In order to solve the problem of serious squealing and knocking noise of helical gears in the reduction gearbox, improve the current situation of excessive vibration noise caused by dynamic excitation in the process of helical gear engagement, reduce the serious wear of automotive helical gears in the meshing area due to long-term high strength working conditions, and avoid excessive increase in the cost of helical gear processing and manufacturing, many scholars began to apply helical gear modification technology to engineering practice. At present, helical gear modification technology is mainly divided into two types: profile modification and tooth direction modification according to different efficacy.
As shown in Figure 1, tooth profile modification is a means to remove the “interference” parts of helical gear pair under the non ideal meshing state, reduce the meshing in and meshing out impact generated during the actual meshing of helical gear pair, and effectively improve the degree of sudden change of the load on gear teeth when the number of meshing teeth changes alternately, so as to avoid the violent vibration of helical gear.

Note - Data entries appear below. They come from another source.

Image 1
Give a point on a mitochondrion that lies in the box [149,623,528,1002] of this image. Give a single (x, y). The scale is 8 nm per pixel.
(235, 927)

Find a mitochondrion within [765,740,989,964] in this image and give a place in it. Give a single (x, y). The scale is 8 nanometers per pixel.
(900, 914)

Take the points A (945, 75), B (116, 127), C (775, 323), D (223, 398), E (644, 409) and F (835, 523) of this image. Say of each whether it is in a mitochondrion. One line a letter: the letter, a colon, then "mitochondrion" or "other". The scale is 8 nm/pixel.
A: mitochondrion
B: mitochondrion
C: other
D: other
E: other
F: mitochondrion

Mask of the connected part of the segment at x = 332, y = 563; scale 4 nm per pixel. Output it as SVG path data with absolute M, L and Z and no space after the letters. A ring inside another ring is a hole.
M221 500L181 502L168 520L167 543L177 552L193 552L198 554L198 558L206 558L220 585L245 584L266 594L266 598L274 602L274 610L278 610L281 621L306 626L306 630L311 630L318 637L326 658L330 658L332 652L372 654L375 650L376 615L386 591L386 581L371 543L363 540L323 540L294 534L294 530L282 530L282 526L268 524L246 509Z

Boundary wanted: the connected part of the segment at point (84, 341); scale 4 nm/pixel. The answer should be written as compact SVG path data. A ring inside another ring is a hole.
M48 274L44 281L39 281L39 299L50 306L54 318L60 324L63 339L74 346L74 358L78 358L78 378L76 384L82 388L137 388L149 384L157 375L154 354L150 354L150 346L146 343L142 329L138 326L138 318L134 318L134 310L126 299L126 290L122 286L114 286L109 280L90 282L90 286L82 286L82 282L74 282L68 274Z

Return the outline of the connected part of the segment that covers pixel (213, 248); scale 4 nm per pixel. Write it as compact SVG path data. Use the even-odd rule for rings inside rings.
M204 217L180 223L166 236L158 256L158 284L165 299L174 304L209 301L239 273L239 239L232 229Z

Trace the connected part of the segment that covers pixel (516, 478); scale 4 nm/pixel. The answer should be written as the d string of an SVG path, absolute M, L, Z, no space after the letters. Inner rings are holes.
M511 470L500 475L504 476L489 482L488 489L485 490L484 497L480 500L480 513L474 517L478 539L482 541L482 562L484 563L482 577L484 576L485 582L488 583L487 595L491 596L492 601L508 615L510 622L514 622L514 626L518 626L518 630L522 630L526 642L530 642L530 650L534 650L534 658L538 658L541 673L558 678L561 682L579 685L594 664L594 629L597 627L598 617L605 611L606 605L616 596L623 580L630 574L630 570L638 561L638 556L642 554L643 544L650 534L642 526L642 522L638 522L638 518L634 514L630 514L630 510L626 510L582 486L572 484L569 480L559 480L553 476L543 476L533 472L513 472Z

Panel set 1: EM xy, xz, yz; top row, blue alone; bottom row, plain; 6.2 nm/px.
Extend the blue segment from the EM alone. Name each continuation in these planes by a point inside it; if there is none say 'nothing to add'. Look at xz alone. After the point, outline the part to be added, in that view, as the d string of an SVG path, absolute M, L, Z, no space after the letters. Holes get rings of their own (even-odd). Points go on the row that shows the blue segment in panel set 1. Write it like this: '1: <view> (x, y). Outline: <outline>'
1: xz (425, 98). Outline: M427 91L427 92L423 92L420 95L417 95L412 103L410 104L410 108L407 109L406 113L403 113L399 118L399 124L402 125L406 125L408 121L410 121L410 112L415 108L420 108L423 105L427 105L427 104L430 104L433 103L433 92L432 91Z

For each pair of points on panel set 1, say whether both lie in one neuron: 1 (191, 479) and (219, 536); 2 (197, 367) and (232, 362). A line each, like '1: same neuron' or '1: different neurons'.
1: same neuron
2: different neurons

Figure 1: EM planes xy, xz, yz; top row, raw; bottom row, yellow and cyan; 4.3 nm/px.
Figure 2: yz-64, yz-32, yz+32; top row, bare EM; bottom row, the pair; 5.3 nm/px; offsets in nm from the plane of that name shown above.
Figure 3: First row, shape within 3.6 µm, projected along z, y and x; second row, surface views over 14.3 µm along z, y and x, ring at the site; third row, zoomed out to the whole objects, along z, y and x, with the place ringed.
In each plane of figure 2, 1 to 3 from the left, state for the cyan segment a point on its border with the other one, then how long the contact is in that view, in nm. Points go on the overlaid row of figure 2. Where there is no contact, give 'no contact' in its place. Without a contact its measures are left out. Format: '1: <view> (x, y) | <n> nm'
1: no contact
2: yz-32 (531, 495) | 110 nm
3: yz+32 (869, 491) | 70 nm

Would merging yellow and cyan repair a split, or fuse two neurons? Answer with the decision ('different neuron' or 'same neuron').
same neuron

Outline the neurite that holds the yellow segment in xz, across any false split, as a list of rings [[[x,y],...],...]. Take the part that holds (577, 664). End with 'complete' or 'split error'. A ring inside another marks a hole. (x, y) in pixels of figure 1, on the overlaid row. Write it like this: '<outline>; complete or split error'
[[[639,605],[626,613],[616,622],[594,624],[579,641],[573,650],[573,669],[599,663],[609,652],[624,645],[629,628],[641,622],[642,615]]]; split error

If the material removal parts of helical gears are distinguished, the tooth profile modification can be divided into addendum modification, addendum root modification, and root modification. If the major and minor modification gears are selected, the tooth profile modification can be divided into large gear modification, simultaneous modification of major and minor gears, and pinion modification. If the modified tooth shape is distinguished, the tooth profile modification can be divided into linear modification, arc modification, involute modification, etc. Figure 2 shows the schematic diagram of different tooth profile modification shapes. Although there are many types of tooth profile modification, they can not be separated from three key parameters: modification curve, modification length and modification amount.